Fruits make as little an appearance as vegetables. Yet Harold McGee in On Food and Cooking (Scribner, 1984, 2004) says that the Western world has been eating fruit for dessert since antiquity. Apples, pears, cherries, grapes, figs, dates, and strawberries were all "Mediterranean natives, used BCE," he writes (p. 250). I google "English apple" and I find a list of seven just to start with. One variety is called the Codlin, used in a famed baked dish called Codlins and Cream. This instantly sounds lusciously 18th century, but the name now seems to have been bizarrely given over to a purple hairy-stemmed wasteground and swamp flower, Epilobium hirsutum. Nice people in rural Wales who call a blog Codlins and Cream show the flower, not the apple treat, as a header photo. Or used to. Coincidentally she had problems with Blogger, too, and had to reboot -- Codlins and Cream 2, why didn't I think of At First Glass 2? -- and to hope that people re-find her.

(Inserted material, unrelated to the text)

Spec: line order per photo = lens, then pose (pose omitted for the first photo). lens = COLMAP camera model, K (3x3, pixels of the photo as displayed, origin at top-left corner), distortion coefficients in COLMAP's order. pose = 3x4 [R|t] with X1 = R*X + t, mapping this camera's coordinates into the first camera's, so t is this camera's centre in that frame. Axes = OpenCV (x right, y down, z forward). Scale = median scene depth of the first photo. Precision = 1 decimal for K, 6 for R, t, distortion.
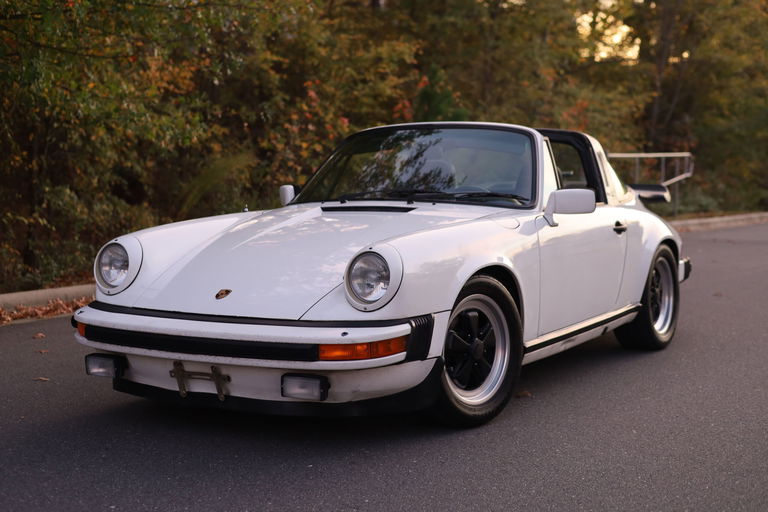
lens RADIAL K [[1136.0, 0, 386.8], [0, 1136.0, 250.1], [0, 0, 1]] dist [0.027397, 0.000000]
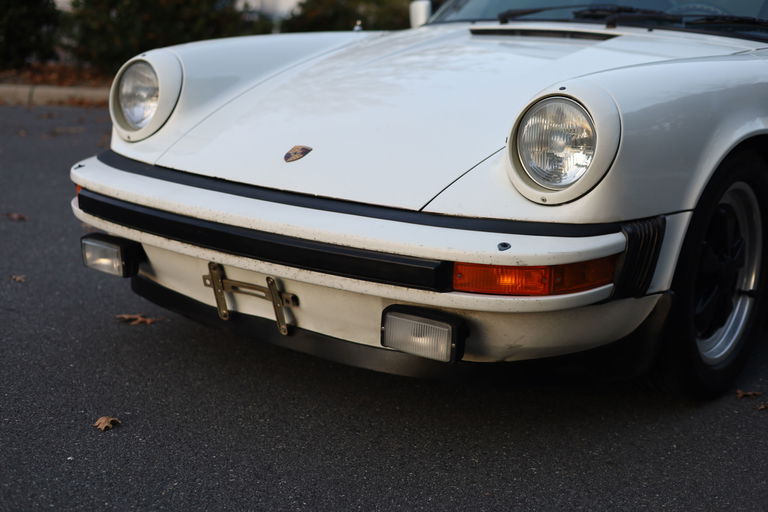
lens RADIAL K [[1136.0, 0, 384.1], [0, 1136.0, 254.2], [0, 0, 1]] dist [0.027397, 0.000000]
pose [[0.990810, 0.075372, -0.112313, -0.030003], [-0.060283, 0.989394, 0.132155, 0.009528], [0.121082, -0.124170, 0.984846, 0.429102]]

Meanwhile, Karen Hess in her great redaction Martha Washington's Booke of Cookery (Columbia University, 1981, 1995), explains briefly that the codling apple, hard, tart, and fit only for cooking, was known at least from medieval times and that its middle English name, querdelynge, may come from quert, "meaning sound or hard" (p. 95, the pertinent recipe being "to make a codling tarte eyther to looke clear or greene"). She thinks the word has nothing to do with codling, the fish, even though the codling apple is rather elongated (fish-like?) in shape .... All in all one hopes that Majesty, or anyone, might have savored once in a while simply a nice sweet apple, with a glass of Madeira.

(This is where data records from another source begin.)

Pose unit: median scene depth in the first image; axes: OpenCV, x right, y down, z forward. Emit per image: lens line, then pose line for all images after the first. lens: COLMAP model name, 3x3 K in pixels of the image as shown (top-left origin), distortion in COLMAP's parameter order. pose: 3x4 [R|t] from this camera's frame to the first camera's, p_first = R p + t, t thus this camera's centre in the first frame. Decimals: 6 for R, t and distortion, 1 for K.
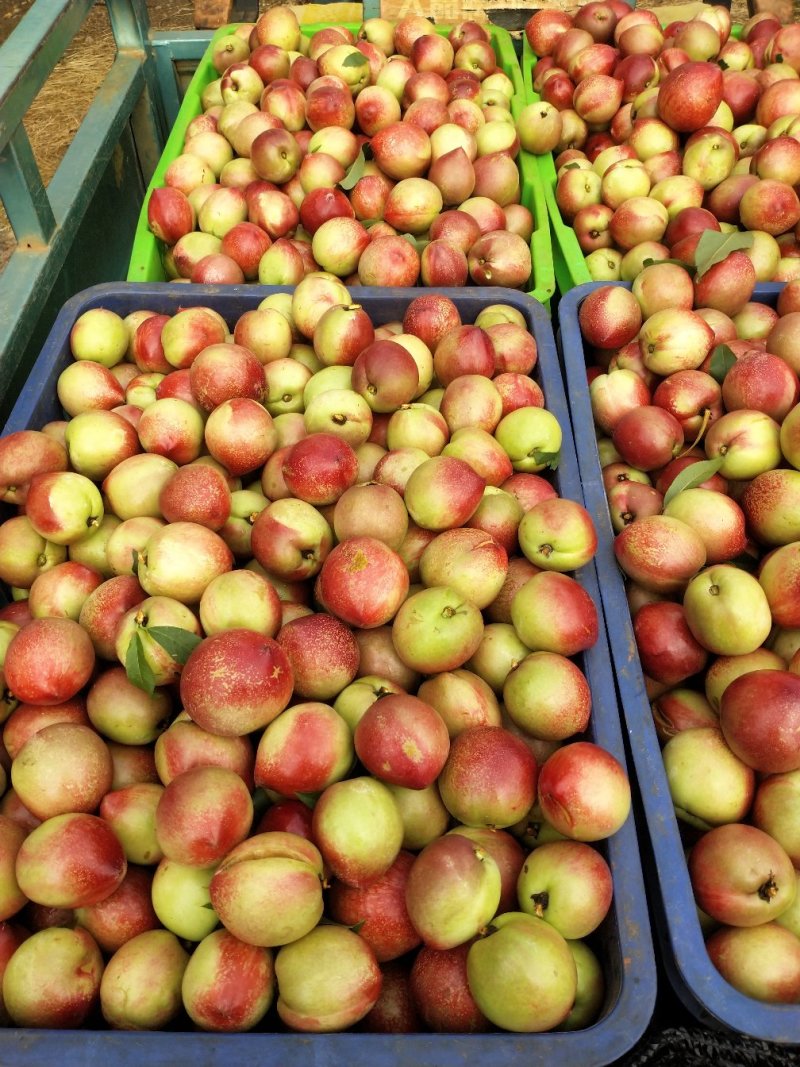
lens RADIAL K [[886.5, 0, 386.3], [0, 886.5, 536.0], [0, 0, 1]] dist [0.037283, -0.141140]
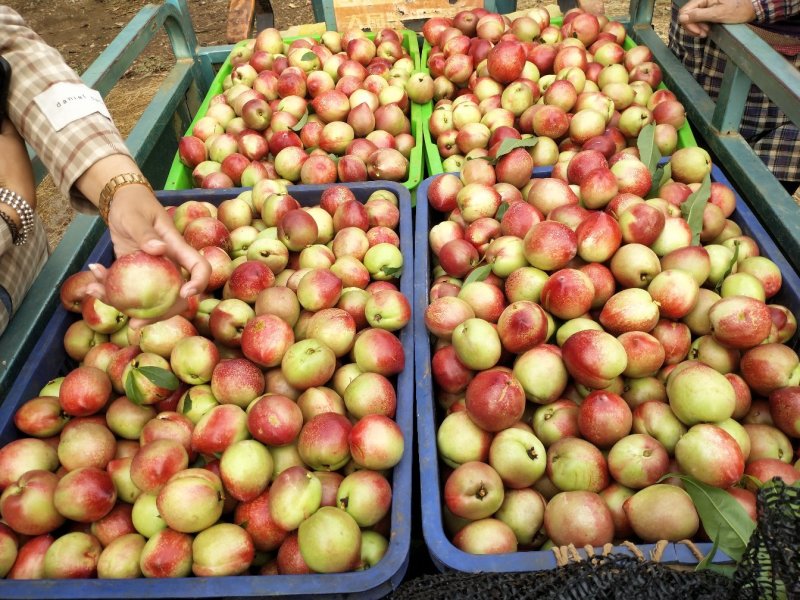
lens RADIAL K [[650.2, 0, 400.0], [0, 650.2, 300.0], [0, 0, 1]] dist [0.037167, -0.116391]
pose [[0.997707, -0.056392, -0.037424, 0.190379], [0.050855, 0.989503, -0.135268, 0.107020], [0.044659, 0.133054, 0.990102, -0.171106]]
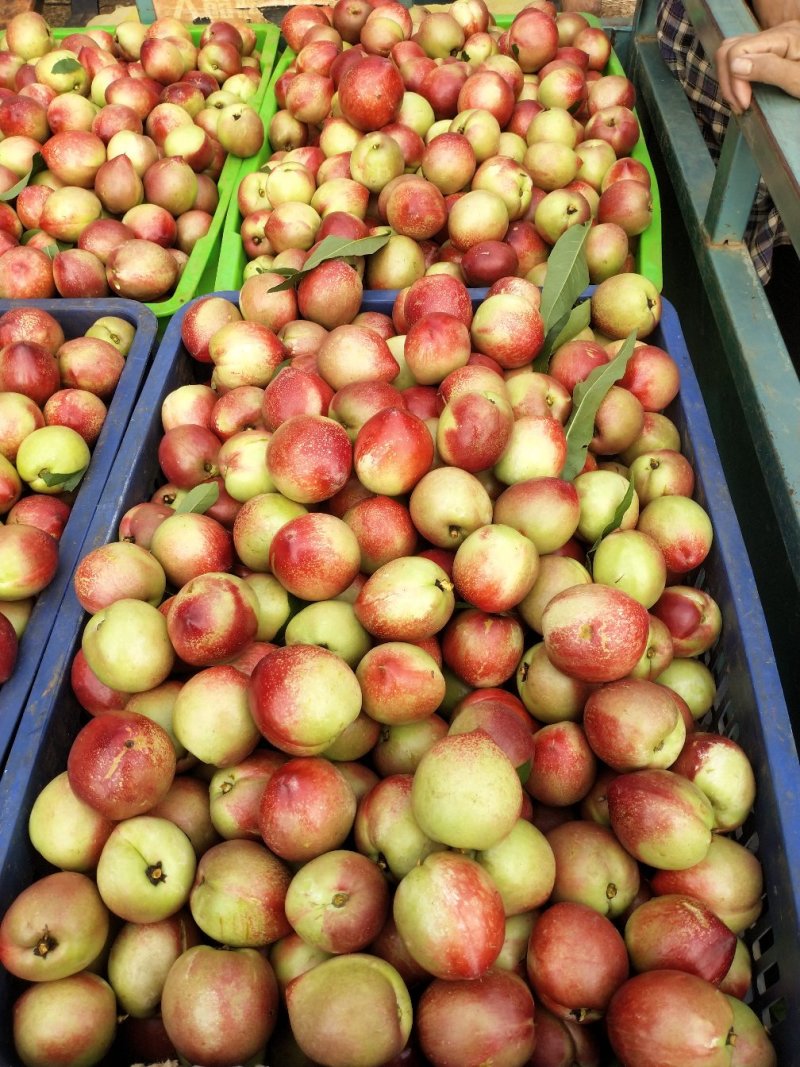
lens RADIAL K [[867.1, 0, 401.7], [0, 867.1, 534.4], [0, 0, 1]] dist [0.037167, -0.116391]
pose [[0.999120, 0.002551, -0.041876, 0.475275], [-0.001869, 0.999865, 0.016331, -0.034534], [0.041912, -0.016238, 0.998989, 0.046839]]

We return to the second of our twenty English words: apple. Webster's: "from the Middle and Old English appel, meaning fruit, apple" -- I love words that only ever meant themselves -- "eyeball, or anything round; akin to the the Old Irish aball, meaning apple tree, and to the Latin Abella, 'the name of a Campanian town.' " No really? Why would ancient Irish, Latin, and English words all have to do with a fruit, the eyeball, and a town? Is the town the modern Avellino, in a southern Italian subregion of Campania that I'll wager we've never heard of? -- Irpinia? Italian travel websites make the legendary "green Irpinia" sound exquisite. They tell us,
It is best discovered gradually, on a journey through the wilderness that whispers of ancient times, when this land was inhabited by Samnites, Romans and Longobards. Ancient villages are nestled in the green of the valleys that begin at the feet of the Partenio and Terminio Mountains, covered by beech, fir, oak and chestnut. In addition to the archaeological sites, massive castles recall not only wars and plundering, sieges and battles, but also celebrations and elegant courts.Exquisite. If ever I travel, I want to go to the little obscure places like this. I intend no slur. Since the point of travel is evidently to go and look at people who are home, why not do it wholly, and go see places where the people's home life is presumably not much disturbed by the surreality of visitors anyway? Rural West Wales. Irpinia. And, getting back to apple (again), why doesn't our standby Doctor Johnson know much more than we do? He says only that apple, from the Saxon æppel, is 1. the fruit of the apple tree [Pope's Odyssey], and 2. the pupil of the eye [Deuteronomy 32:10]. That "the apple of one's eye" should mean a favorite, and the aperture at the center of the eye literally, and should have links also to schoolchild, and little doll (pupilla), and the reflection of oneself that one can see in another person's eye -- itself akin to the Hebrew idiom "little man of the eye," which is what Deuteronomy actually says, not tapu'ach, apple -- all this constitutes some interior traveling which we will leave for another day.